When planning the motorcycle section of my site, I had at first thought that a page devoted to the original Z-1 of 1973 would be essential.
However, the original Kaw Z-1 can legitimately be seen as simply a further step down the road that Honda had opened with the '69 CB-750. Then, it occurred to me that perhaps a more significant example of the Z-1 line might be this bike, which is, arguably, the the high point of the Z-1's evolution.
The Z-1R's claim to fame, in my view, is that it single-handedly created the modern American sport-bike market; bikes that are, essentially, street-legal road racers. Oh, sure, "cafe racers" had long had a cult following in the U.S., but the market was vanishingly small. And while there had been previous attempts to grow the market, most notably by the Italians, this is the bike that finally cracked it wide open.
Not that the Z-1R could be considered a "street-legal road racer" by today's standards. No, it was nowhere near as serious a road machine as, say, a CBR-900RR, or Kawasaki's own ZX-7R. But it had the looks! The long, flat tank and seat, the bikini fairing, and the low bars all scream "bring on the twisty roads!" It is, IMHO, a simply beautiful motorcycle! And having had a friend who owned one of these bikes, I can personally attest to the fact that they had very good performance.
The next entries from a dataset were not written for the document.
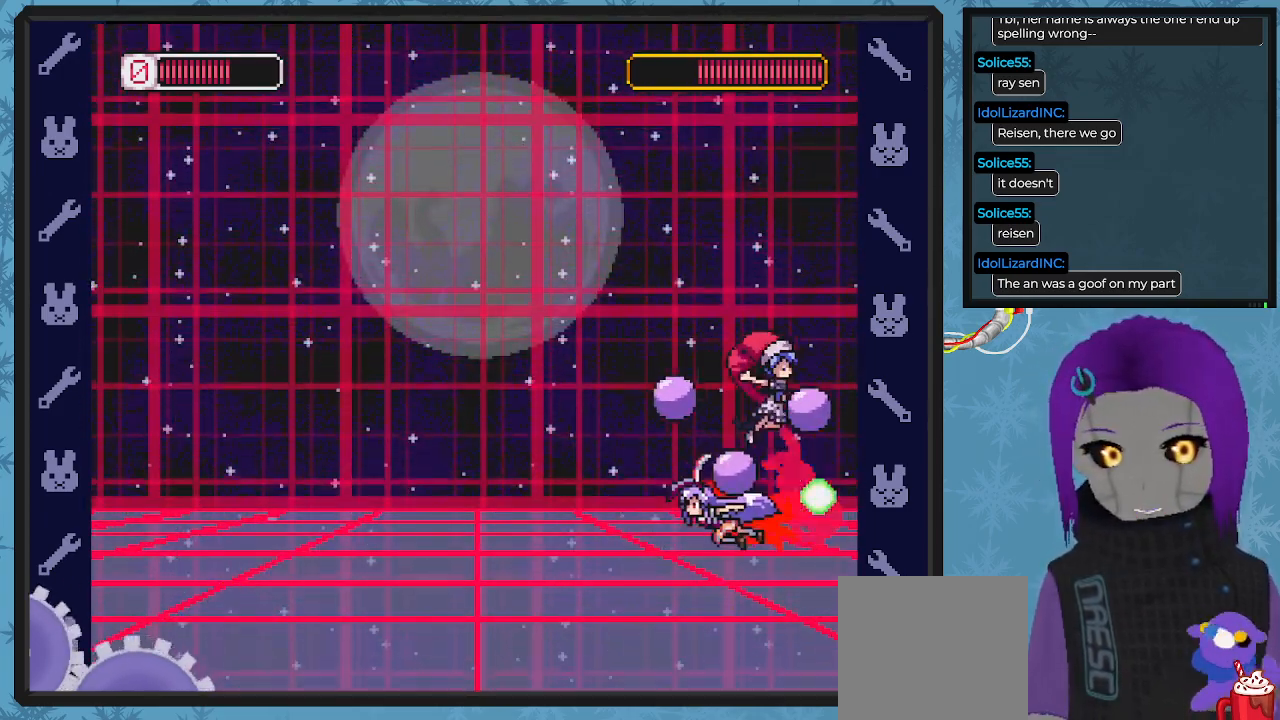
{"buttons": ["B", "DPAD_LEFT"], "left_stick": "center", "events": []}
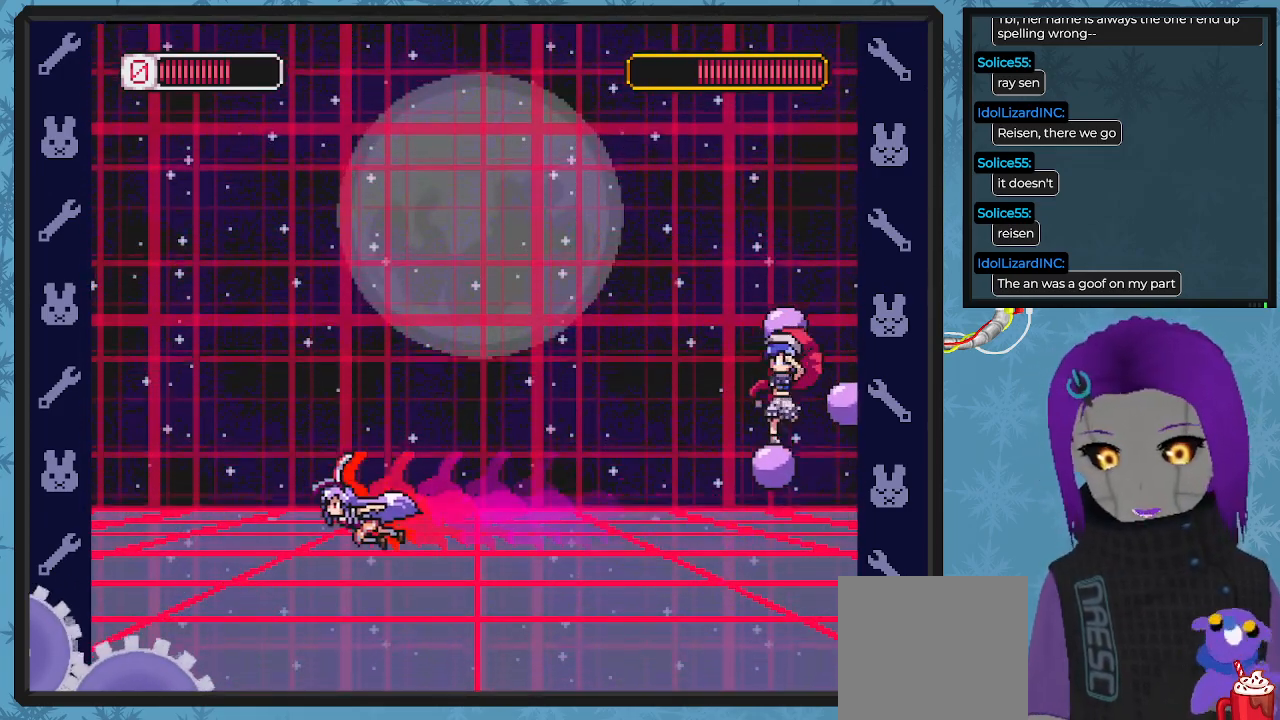
{"buttons": ["X"], "left_stick": "center", "events": [[167, "DPAD_UP", "down"], [200, "B", "up"], [233, "DPAD_LEFT", "up"], [233, "DPAD_RIGHT", "down"], [267, "A", "down"], [267, "DPAD_UP", "up"], [367, "X", "down"], [400, "A", "up"], [400, "X", "up"], [433, "DPAD_RIGHT", "up"], [467, "X", "down"]]}
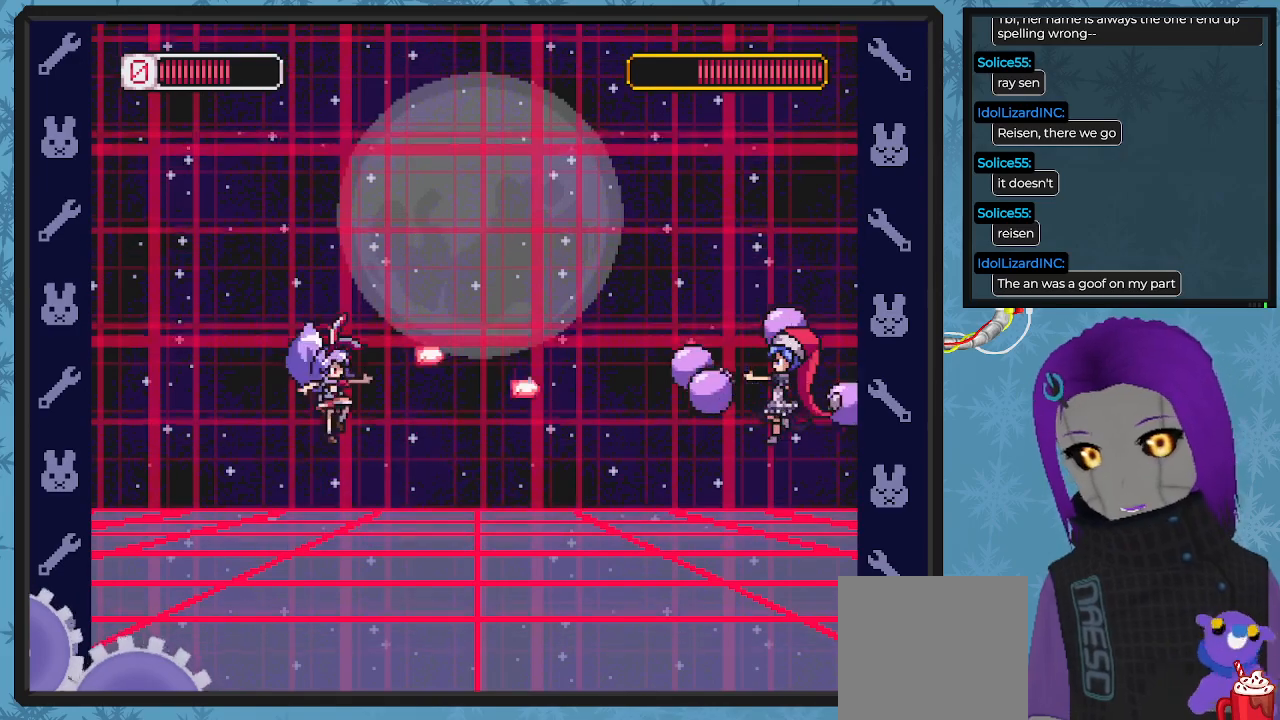
{"buttons": ["X"], "left_stick": "center", "events": [[33, "X", "up"], [100, "X", "down"], [200, "X", "up"], [267, "A", "down"], [333, "X", "down"], [400, "A", "up"], [433, "X", "up"], [467, "X", "down"]]}
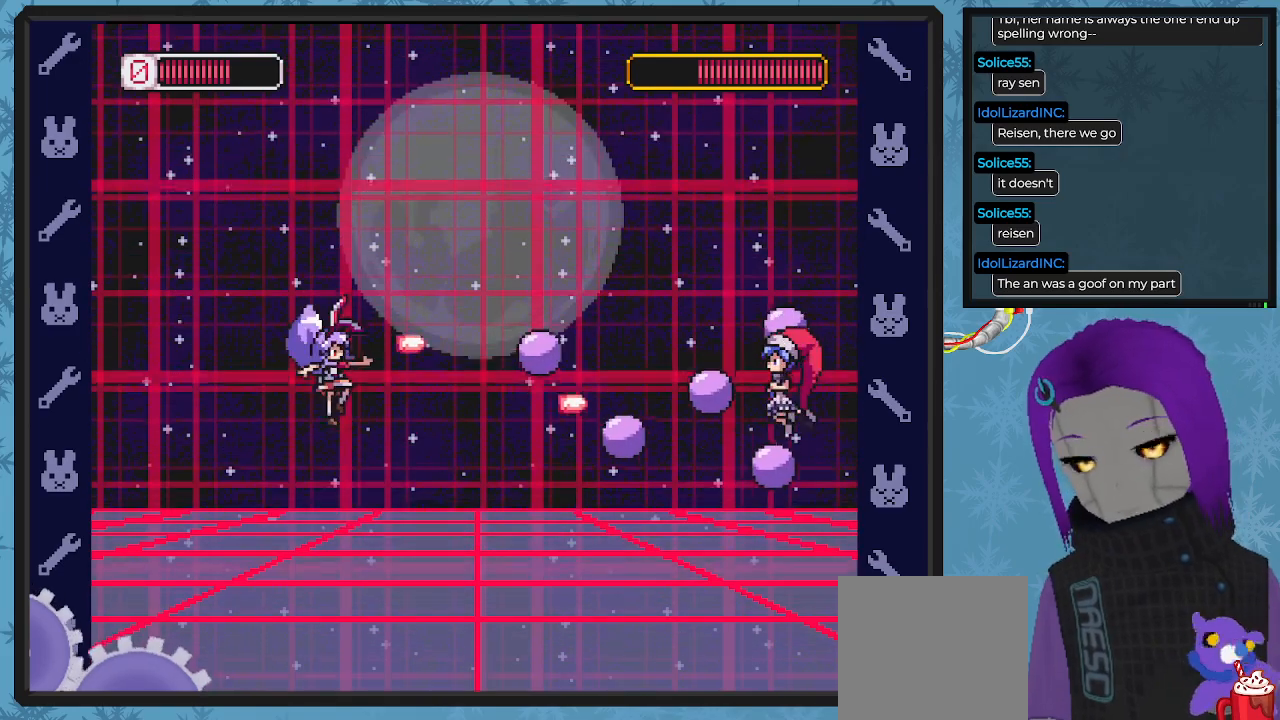
{"buttons": [], "left_stick": "center", "events": [[67, "X", "up"], [133, "X", "down"], [200, "X", "up"], [267, "A", "down"], [367, "X", "down"], [433, "A", "up"], [467, "X", "up"]]}
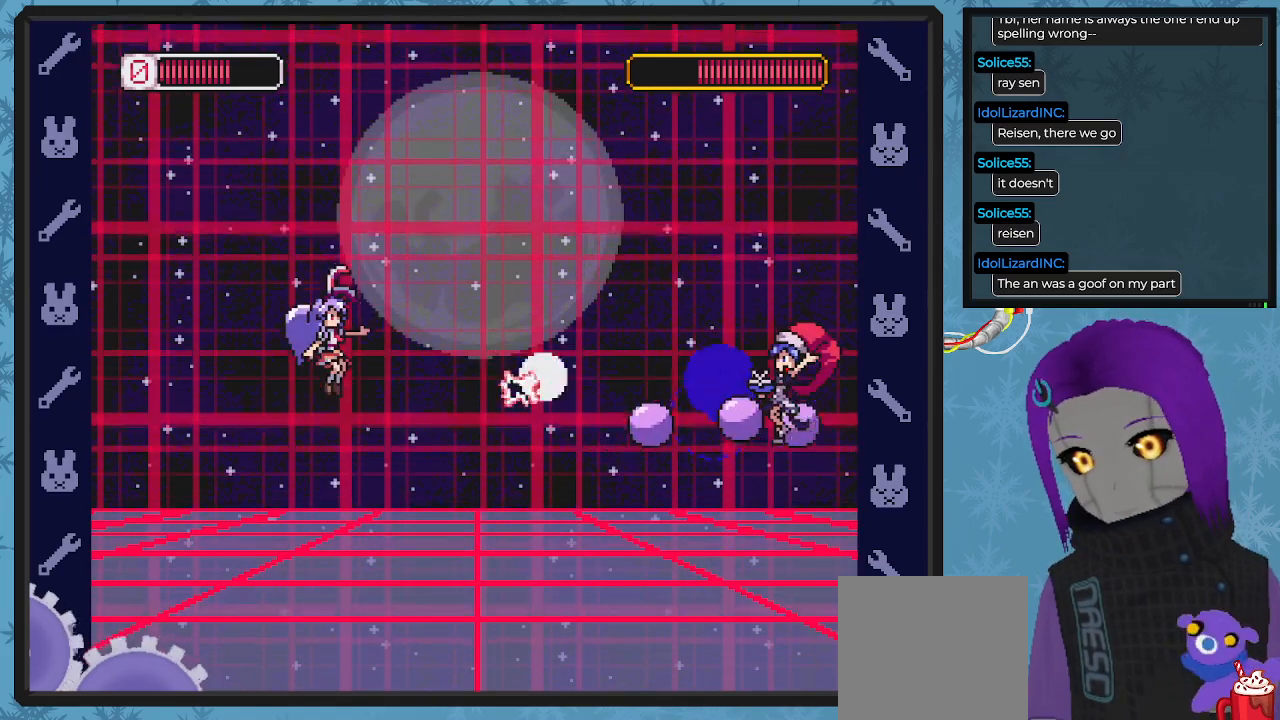
{"buttons": ["X"], "left_stick": "center", "events": [[33, "X", "down"], [100, "X", "up"], [167, "X", "down"], [267, "X", "up"], [333, "A", "down"], [433, "X", "down"], [500, "A", "up"]]}
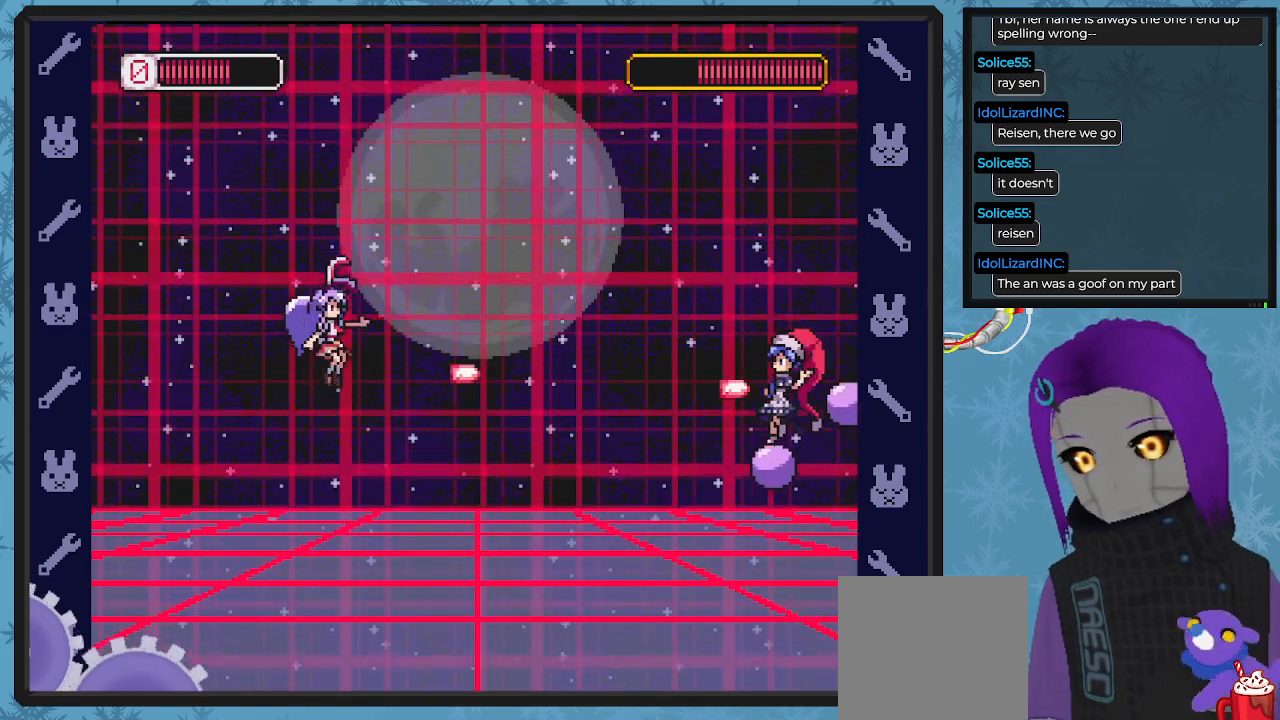
{"buttons": ["A", "X"], "left_stick": "center", "events": [[33, "X", "up"], [67, "X", "down"], [133, "X", "up"], [200, "X", "down"], [300, "X", "up"], [367, "A", "down"], [467, "X", "down"]]}
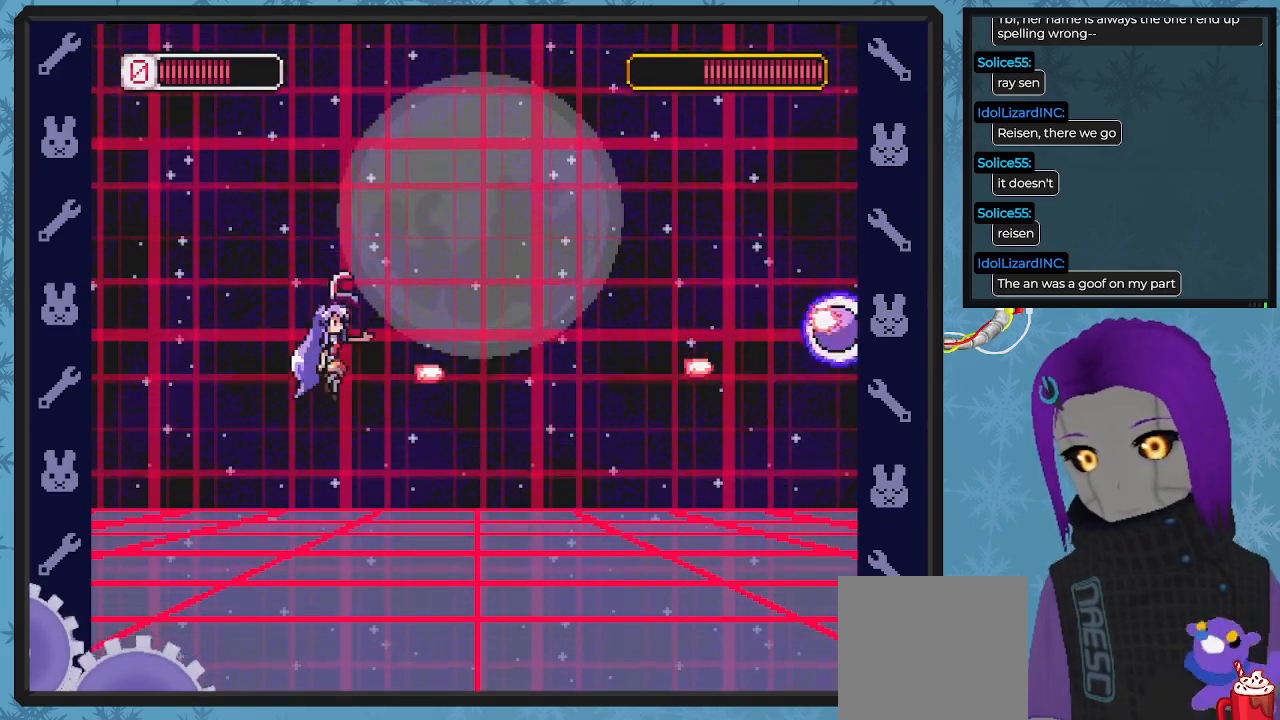
{"buttons": ["A"], "left_stick": "center", "events": [[33, "A", "up"], [67, "X", "up"], [133, "X", "down"], [167, "X", "up"], [267, "X", "down"], [367, "X", "up"], [433, "A", "down"]]}
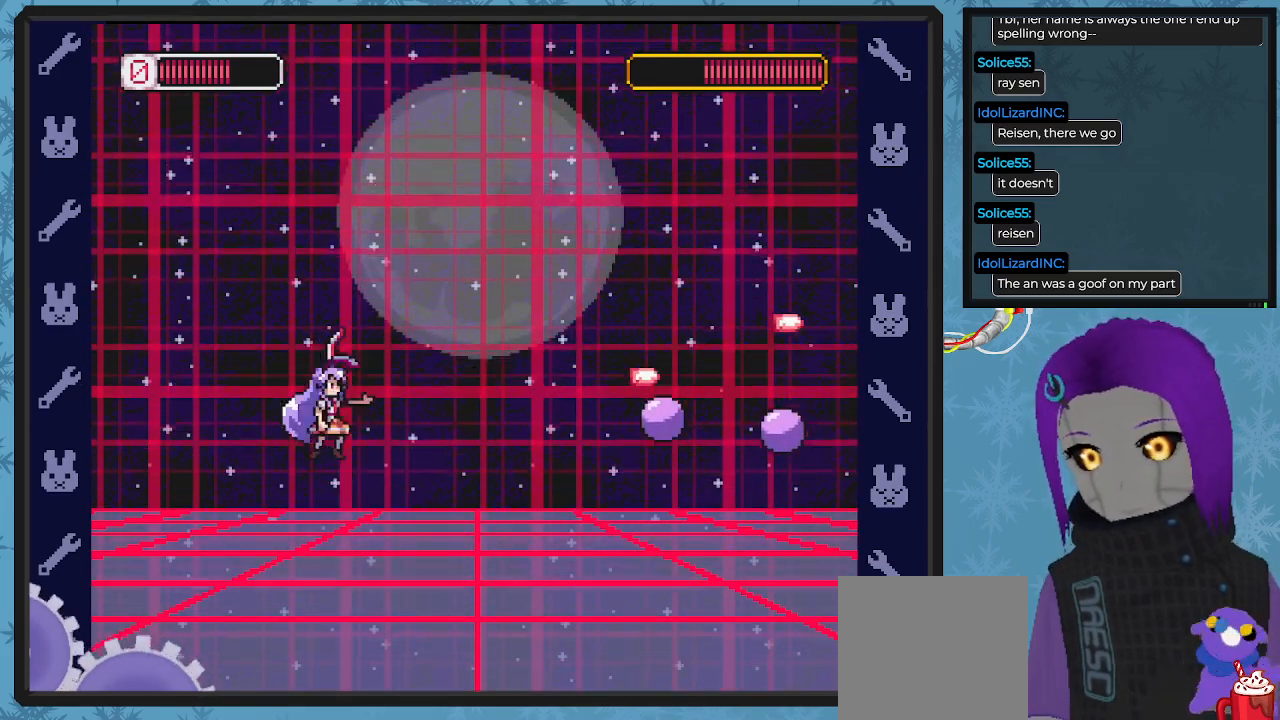
{"buttons": ["X"], "left_stick": "center", "events": [[33, "X", "down"], [67, "A", "up"], [100, "X", "up"], [167, "X", "down"], [233, "X", "up"], [300, "X", "down"], [400, "X", "up"], [467, "X", "down"]]}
Ironically, just as Honda was making their bikes incrementally wilder and wilder, this big Kaw proved to have all the civility that the H-1 and H-2 lacked. It was fast, sure, but it could be ridden by a gentleman, with no apologies necessary. But to prove that they were entirely unrepentant, there was the the semi-factory turbocharged version of the Z-1R! Long live outrageously fast motorcycles!